### [Exercise directions]
Print nothing but the lines from the start of the listing below through the line that contains "right wrist: (453, 167, 18)". Do not include the pictures.

### [Provided entries]
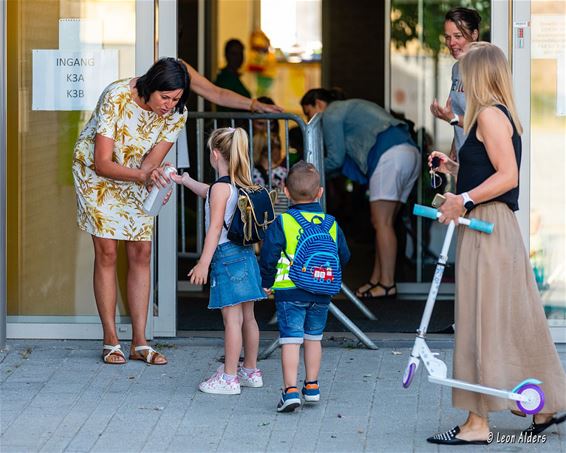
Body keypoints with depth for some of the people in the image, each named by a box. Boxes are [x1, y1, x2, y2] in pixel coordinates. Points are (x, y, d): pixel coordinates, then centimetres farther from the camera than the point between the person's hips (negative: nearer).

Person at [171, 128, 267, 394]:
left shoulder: (221, 187, -14)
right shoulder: (242, 185, 12)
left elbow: (215, 227, -19)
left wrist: (204, 263, -19)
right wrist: (185, 180, 41)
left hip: (226, 255, -9)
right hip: (245, 253, 9)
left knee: (232, 319, -7)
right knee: (247, 317, 15)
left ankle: (229, 378, -4)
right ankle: (251, 371, 24)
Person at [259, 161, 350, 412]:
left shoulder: (282, 223, -10)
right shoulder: (331, 224, 2)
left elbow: (268, 257, -11)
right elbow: (344, 256, 10)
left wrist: (266, 283, 3)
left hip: (290, 292, -4)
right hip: (321, 293, 4)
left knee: (291, 340, -4)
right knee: (313, 338, 18)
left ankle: (290, 390, -13)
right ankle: (312, 386, 28)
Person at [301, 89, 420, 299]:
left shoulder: (331, 114, 5)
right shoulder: (350, 107, 34)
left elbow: (335, 159, 2)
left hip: (390, 155, -10)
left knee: (381, 222, -8)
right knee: (383, 223, 11)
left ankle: (387, 283, -11)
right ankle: (376, 279, 12)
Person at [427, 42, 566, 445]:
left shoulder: (490, 114, -12)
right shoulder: (505, 116, 18)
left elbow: (507, 175, -21)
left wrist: (465, 200, -24)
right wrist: (453, 167, 18)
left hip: (487, 229, -10)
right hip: (499, 228, 10)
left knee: (483, 323, -8)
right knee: (516, 321, 14)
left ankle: (478, 423, -6)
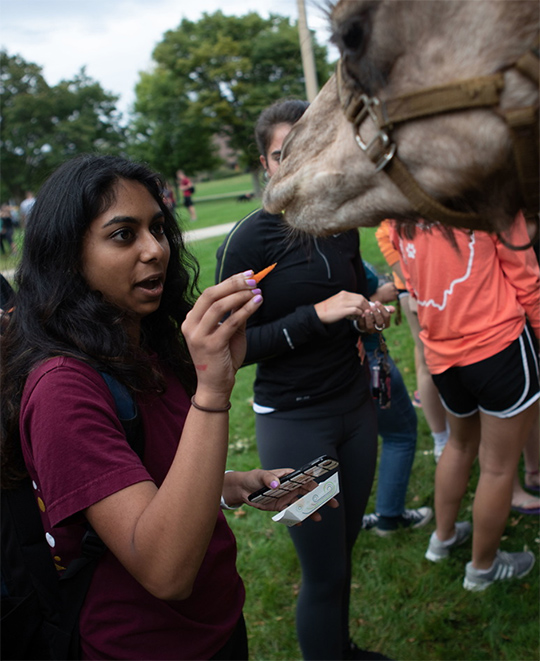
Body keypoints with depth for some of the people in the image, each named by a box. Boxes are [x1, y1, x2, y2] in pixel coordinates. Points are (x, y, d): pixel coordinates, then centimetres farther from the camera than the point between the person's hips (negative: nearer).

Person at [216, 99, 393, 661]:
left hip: (355, 406, 6)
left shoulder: (341, 224, 4)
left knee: (344, 546, 20)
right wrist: (317, 315, -23)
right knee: (324, 573, 4)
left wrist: (366, 315, -1)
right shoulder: (249, 241, -15)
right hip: (293, 421, -6)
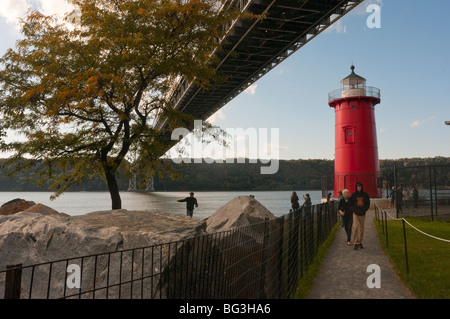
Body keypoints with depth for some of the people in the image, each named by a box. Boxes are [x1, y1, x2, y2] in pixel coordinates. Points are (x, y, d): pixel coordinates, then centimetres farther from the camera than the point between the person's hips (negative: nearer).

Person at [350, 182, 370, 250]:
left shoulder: (365, 195, 2)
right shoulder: (354, 195, 0)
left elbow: (368, 203, 9)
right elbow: (351, 203, 11)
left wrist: (365, 209, -3)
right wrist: (355, 209, 0)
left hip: (362, 214, 2)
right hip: (355, 213, -2)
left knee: (361, 229, 8)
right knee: (355, 227, -14)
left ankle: (360, 243, 21)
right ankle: (356, 243, -9)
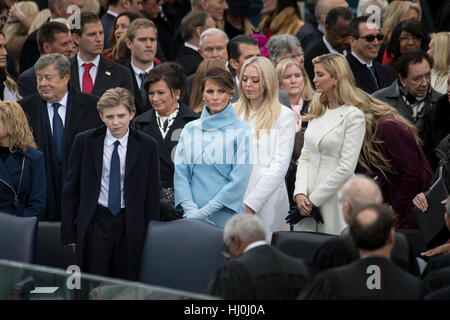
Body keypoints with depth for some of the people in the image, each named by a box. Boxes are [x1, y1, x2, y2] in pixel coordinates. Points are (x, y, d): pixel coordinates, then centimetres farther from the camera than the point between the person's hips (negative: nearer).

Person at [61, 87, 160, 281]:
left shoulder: (147, 146, 1)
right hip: (95, 223, 0)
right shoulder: (84, 142, 1)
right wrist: (69, 233, 1)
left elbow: (152, 193, 5)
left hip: (130, 225, 0)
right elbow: (71, 189, 5)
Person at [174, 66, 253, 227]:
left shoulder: (242, 131, 0)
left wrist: (205, 211, -11)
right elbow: (180, 173, 7)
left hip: (226, 218, -3)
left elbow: (239, 180, -7)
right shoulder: (190, 130, 12)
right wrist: (190, 209, -9)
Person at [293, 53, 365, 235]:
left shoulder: (353, 116, -9)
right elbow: (305, 157, 13)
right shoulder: (317, 112, 13)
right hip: (308, 201, 6)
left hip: (334, 201, -6)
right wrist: (300, 193, -3)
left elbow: (346, 168, -14)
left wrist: (314, 199, -13)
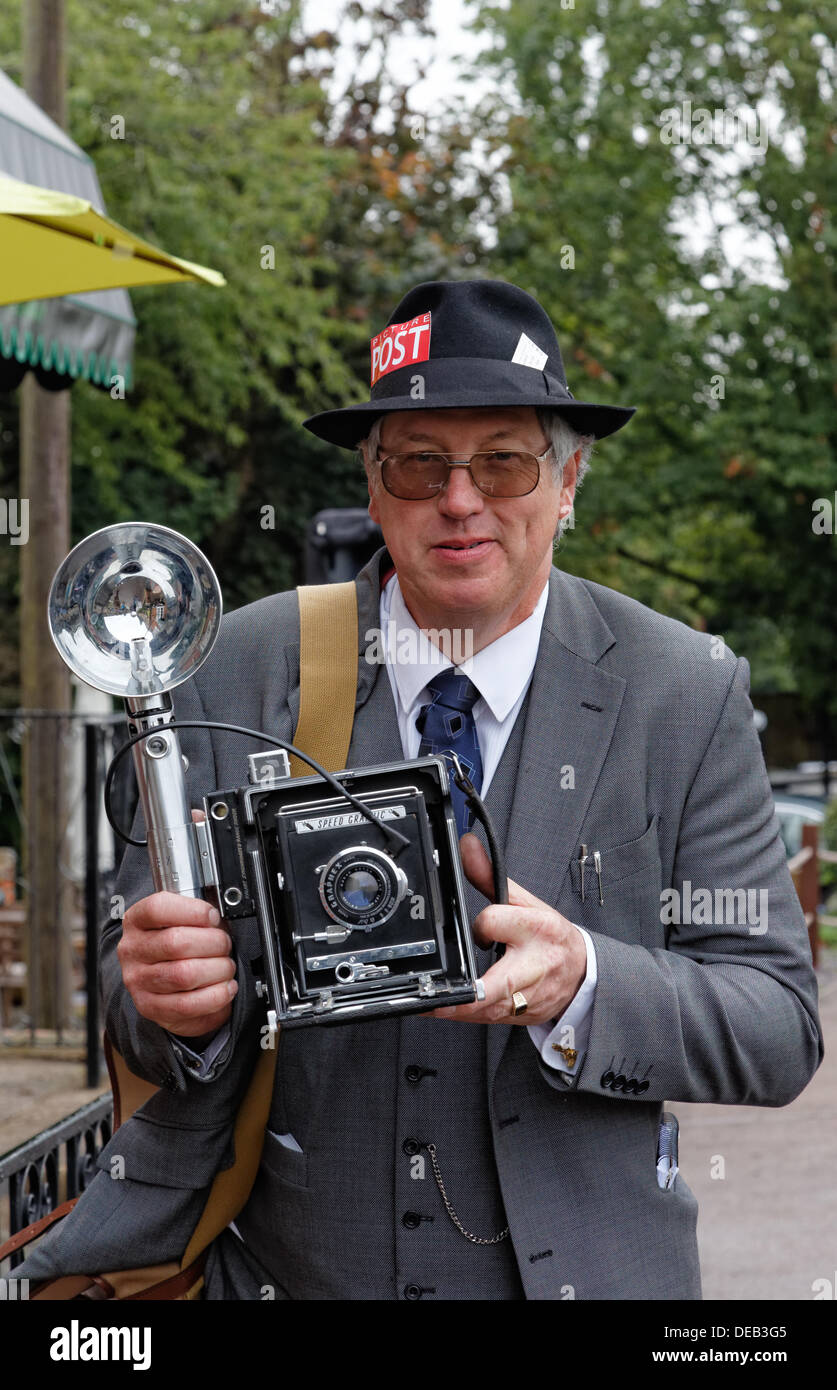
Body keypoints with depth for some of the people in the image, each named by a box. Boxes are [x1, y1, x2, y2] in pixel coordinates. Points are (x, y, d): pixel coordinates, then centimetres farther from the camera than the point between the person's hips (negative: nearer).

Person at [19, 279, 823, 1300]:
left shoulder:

### [Answer space]
Body keypoints with depth for some of the people in the image, each named by a box. Boxes are [x1, y1, x2, y2] in pixel coordinates. Points are (x, y, d): pixel coordinates, then centimetres farther from the camera than the point between the person's hips (negative: nearer).

Person at [171, 128, 267, 394]:
left shoulder: (221, 187, -14)
right shoulder: (242, 185, 12)
left elbow: (215, 227, -19)
left wrist: (204, 263, -19)
right wrist: (185, 180, 41)
left hip: (226, 255, -9)
right hip: (245, 253, 9)
left knee: (232, 319, -7)
right knee: (247, 317, 15)
left ankle: (229, 378, -4)
right ankle: (251, 371, 24)
Person at [259, 161, 350, 412]:
left shoulder: (282, 223, -10)
right shoulder: (331, 224, 2)
left elbow: (268, 257, -11)
right elbow: (344, 256, 10)
left wrist: (266, 283, 3)
left hip: (290, 292, -4)
right hip: (321, 293, 4)
left knee: (291, 340, -4)
right knee: (313, 338, 18)
left ankle: (290, 390, -13)
right ankle: (312, 386, 28)
Person at [301, 89, 420, 299]:
left shoulder: (331, 114, 5)
right shoulder: (350, 107, 34)
left elbow: (335, 159, 2)
left hip: (390, 155, -10)
left knee: (381, 222, -8)
right knee: (383, 223, 11)
left ankle: (387, 283, -11)
right ankle: (376, 279, 12)
Person at [427, 42, 566, 445]:
left shoulder: (490, 114, -12)
right shoulder: (505, 116, 18)
left elbow: (507, 175, -21)
left wrist: (465, 200, -24)
right wrist: (453, 167, 18)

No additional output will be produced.